Reported: 2025-07-17 21:41 UTC by Justin L
Modified: 2025-07-25 20:48 UTC (History)
2 users (show)

See Also:
Crash report or crash signature:


Attachments
ooo19070-1_minimal.doc: red arrow indicator that not all text is shown (24.50 KB, application/msword)
2025-07-17 21:41 UTC, Justin L
Details
ooo19070-1.doc: the original document exhibits similar problems in multiple ways (5.46 MB, application/msword)
2025-07-17 22:54 UTC, Justin L
Details
ooo19070-1.doc_prev-import-1.png: basically perfect before comment 0's commit. RED=MS Word (157.06 KB, image/png)
2025-07-17 22:57 UTC, Justin L
Details
ooo19070-1.doc_import-1.png: after comment 0's commit. RED=Word2019 (172.20 KB, image/png)
2025-07-17 22:57 UTC, Justin L
Details
forum-mso-en-6216.doc: page 1 is an example (108.00 KB, application/msword)
2025-07-18 16:07 UTC, Justin L
Details
Screenshot of ooo19070-1_minimal in Word 360 (44.68 KB, image/png)
2025-07-19 02:39 UTC, Jonathan Clark
Details
ooo19070-1_minimal_word2019.pdf: oh good - MSO 2019 is same as 2003 (18.29 KB, application/pdf)
2025-07-19 14:34 UTC, Justin L
Details
forum-en-9318.doc: interesting example where spacing is SMALLER than it should be: Courier New (21.00 KB, application/msword)
2025-07-21 19:45 UTC, Justin L
Details

Note You need to log in before you can comment on or make changes to this bug.
Description Justin L 2025-07-17 21:41:10 UTC
Created attachment 201846 [details]
ooo19070-1_minimal.doc: red arrow indicator that not all text is shown

Layout has increased the amount of space assigned to sequential spare characters, resulting in a layout that no longer matches what MS Word produces. In this minimized example, which has "Balance SBCS characters and DBCS characters" turned on, the table is now showing a red arrow indicating non-visible context exists. The date should show "August, 2003", but only "August, " is visible.

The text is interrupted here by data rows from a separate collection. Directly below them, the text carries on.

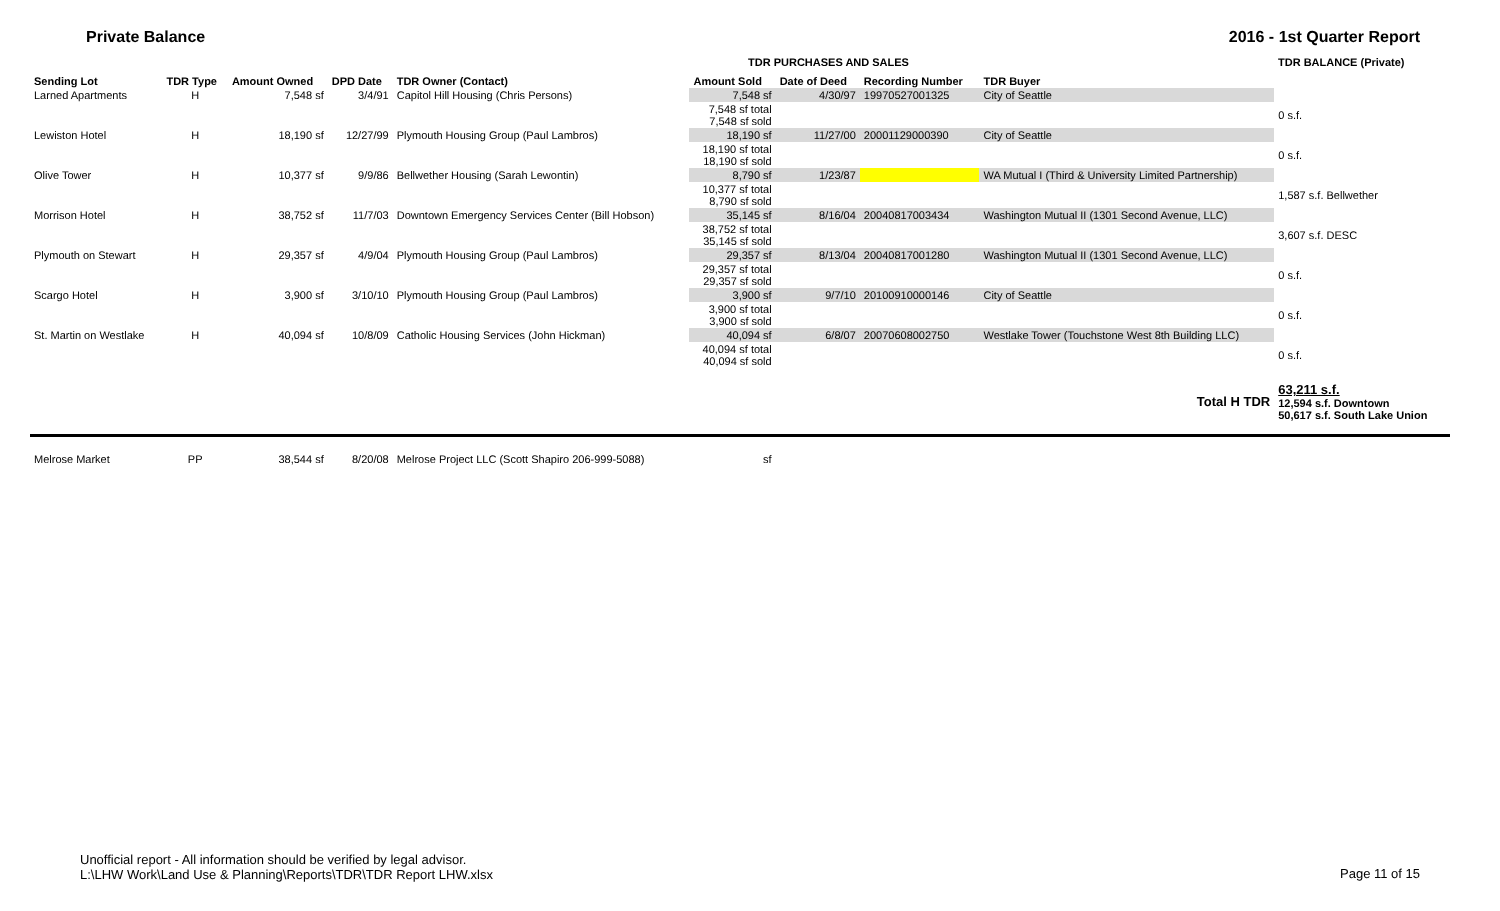Private Balance 2016 - 1st Quarter Report
TDR PURCHASES AND SALES TDR BALANCE (Private)
| Sending Lot | TDR Type | Amount Owned | DPD Date | TDR Owner (Contact) | Amount Sold | Date of Deed | Recording Number | TDR Buyer | |
| --- | --- | --- | --- | --- | --- | --- | --- | --- | --- |
| Larned Apartments | H | 7,548 sf | 3/4/91 | Capitol Hill Housing (Chris Persons) | 7,548 sf | 4/30/97 | 19970527001325 | City of Seattle | |
| | | | | | 7,548 sf total 7,548 sf sold | | | | 0 s.f. |
| Lewiston Hotel | H | 18,190 sf | 12/27/99 | Plymouth Housing Group (Paul Lambros) | 18,190 sf | 11/27/00 | 20001129000390 | City of Seattle | |
| | | | | | 18,190 sf total 18,190 sf sold | | | | 0 s.f. |
| Olive Tower | H | 10,377 sf | 9/9/86 | Bellwether Housing (Sarah Lewontin) | 8,790 sf | 1/23/87 | | WA Mutual I (Third & University Limited Partnership) | |
| | | | | | 10,377 sf total 8,790 sf sold | | | | 1,587 s.f. Bellwether |
| Morrison Hotel | H | 38,752 sf | 11/7/03 | Downtown Emergency Services Center (Bill Hobson) | 35,145 sf | 8/16/04 | 20040817003434 | Washington Mutual II (1301 Second Avenue, LLC) | |
| | | | | | 38,752 sf total 35,145 sf sold | | | | 3,607 s.f. DESC |
| Plymouth on Stewart | H | 29,357 sf | 4/9/04 | Plymouth Housing Group (Paul Lambros) | 29,357 sf | 8/13/04 | 20040817001280 | Washington Mutual II (1301 Second Avenue, LLC) | |
| | | | | | 29,357 sf total 29,357 sf sold | | | | 0 s.f. |
| Scargo Hotel | H | 3,900 sf | 3/10/10 | Plymouth Housing Group (Paul Lambros) | 3,900 sf | 9/7/10 | 20100910000146 | City of Seattle | |
| | | | | | 3,900 sf total 3,900 sf sold | | | | 0 s.f. |
| St. Martin on Westlake | H | 40,094 sf | 10/8/09 | Catholic Housing Services (John Hickman) | 40,094 sf | 6/8/07 | 20070608002750 | Westlake Tower (Touchstone West 8th Building LLC) | |
| | | | | | 40,094 sf total 40,094 sf sold | | | | 0 s.f. |
| Total H TDR | | | | | | | | | 63,211 s.f. 12,594 s.f. Downtown 50,617 s.f. South Lake Union |
| Melrose Market | PP | 38,544 sf | 8/20/08 | Melrose Project LLC (Scott Shapiro 206-999-5088) | sf | | | | |
Unofficial report - All information should be verified by legal advisor.
L:\LHW Work\Land Use & Planning\Reports\TDR\TDR Report LHW.xlsx
Page 11 of 15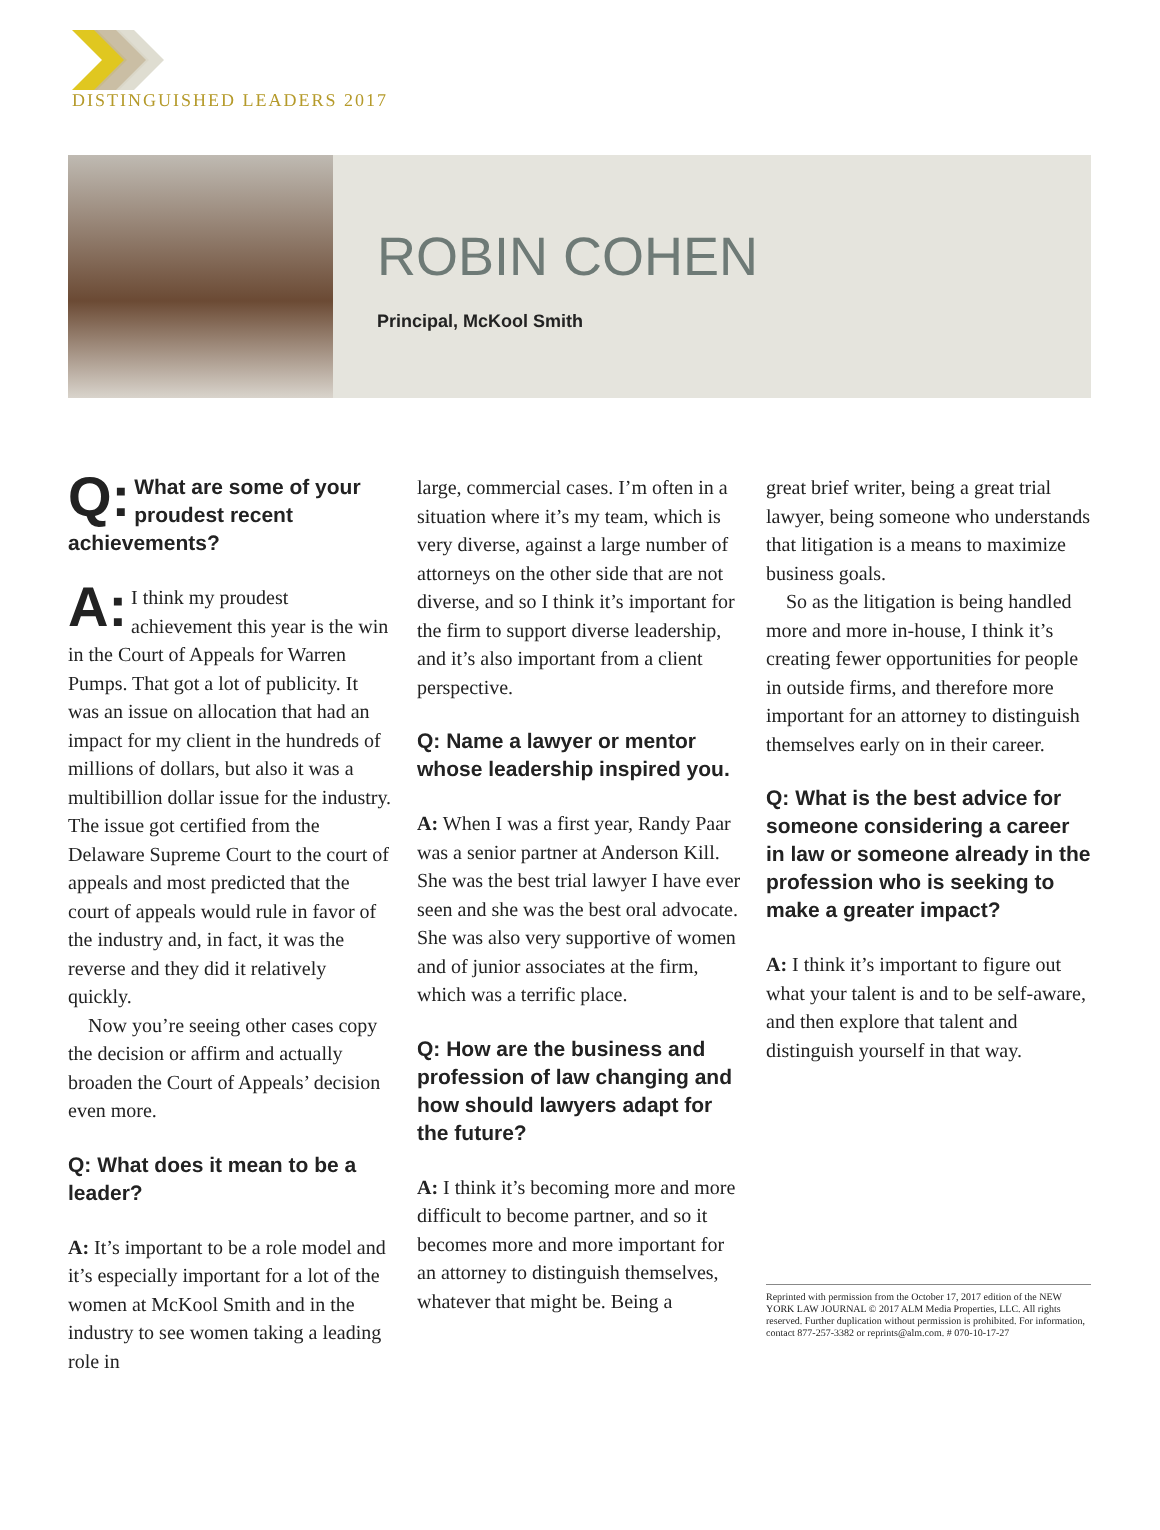DISTINGUISHED LEADERS 2017
ROBIN COHEN
Principal, McKool Smith
Q: What are some of your proudest recent achievements?
A: I think my proudest achievement this year is the win in the Court of Appeals for Warren Pumps. That got a lot of publicity. It was an issue on allocation that had an impact for my client in the hundreds of millions of dollars, but also it was a multibillion dollar issue for the industry. The issue got certified from the Delaware Supreme Court to the court of appeals and most predicted that the court of appeals would rule in favor of the industry and, in fact, it was the reverse and they did it relatively quickly.
Now you’re seeing other cases copy the decision or affirm and actually broaden the Court of Appeals’ decision even more.
Q: What does it mean to be a leader?
A: It’s important to be a role model and it’s especially important for a lot of the women at McKool Smith and in the industry to see women taking a leading role in
large, commercial cases. I’m often in a situation where it’s my team, which is very diverse, against a large number of attorneys on the other side that are not diverse, and so I think it’s important for the firm to support diverse leadership, and it’s also important from a client perspective.
Q: Name a lawyer or mentor whose leadership inspired you.
A: When I was a first year, Randy Paar was a senior partner at Anderson Kill. She was the best trial lawyer I have ever seen and she was the best oral advocate. She was also very supportive of women and of junior associates at the firm, which was a terrific place.
Q: How are the business and profession of law changing and how should lawyers adapt for the future?
A: I think it’s becoming more and more difficult to become partner, and so it becomes more and more important for an attorney to distinguish themselves, whatever that might be. Being a
great brief writer, being a great trial lawyer, being someone who understands that litigation is a means to maximize business goals.
So as the litigation is being handled more and more in-house, I think it’s creating fewer opportunities for people in outside firms, and therefore more important for an attorney to distinguish themselves early on in their career.
Q: What is the best advice for someone considering a career in law or someone already in the profession who is seeking to make a greater impact?
A: I think it’s important to figure out what your talent is and to be self-aware, and then explore that talent and distinguish yourself in that way.
Reprinted with permission from the October 17, 2017 edition of the NEW YORK LAW JOURNAL © 2017 ALM Media Properties, LLC. All rights reserved. Further duplication without permission is prohibited. For information, contact 877-257-3382 or reprints@alm.com. # 070-10-17-27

This started with commit 6818bc55ff248c59f12b2e090139eff30fe949dd
Author: Jonathan Clark on Wed Mar 26 14:28:55 2025 -0600
    tdf#88908 sw: Add BalanceSpacesAndIdeographicSpaces compat option
    Reviewed-on: https://gerrit.libreoffice.org/c/core/+/183412

Found by Collabora's mso-test.
Comment 1 Jonathan Clark 2025-07-17 21:50:37 UTC
Confirmed.
Comment 2 Justin L 2025-07-17 22:54:50 UTC
Created attachment 201847 [details]
ooo19070-1.doc: the original document exhibits similar problems in multiple ways

There are multiple related issues that can be seen in the original document:
1.) MS Word 2003/2010 opens this with "Balance SBCS characters and DBCS characters" disabled, but we import it as enabled. (Round-tripping the document with MS Word "fixes" that problem.)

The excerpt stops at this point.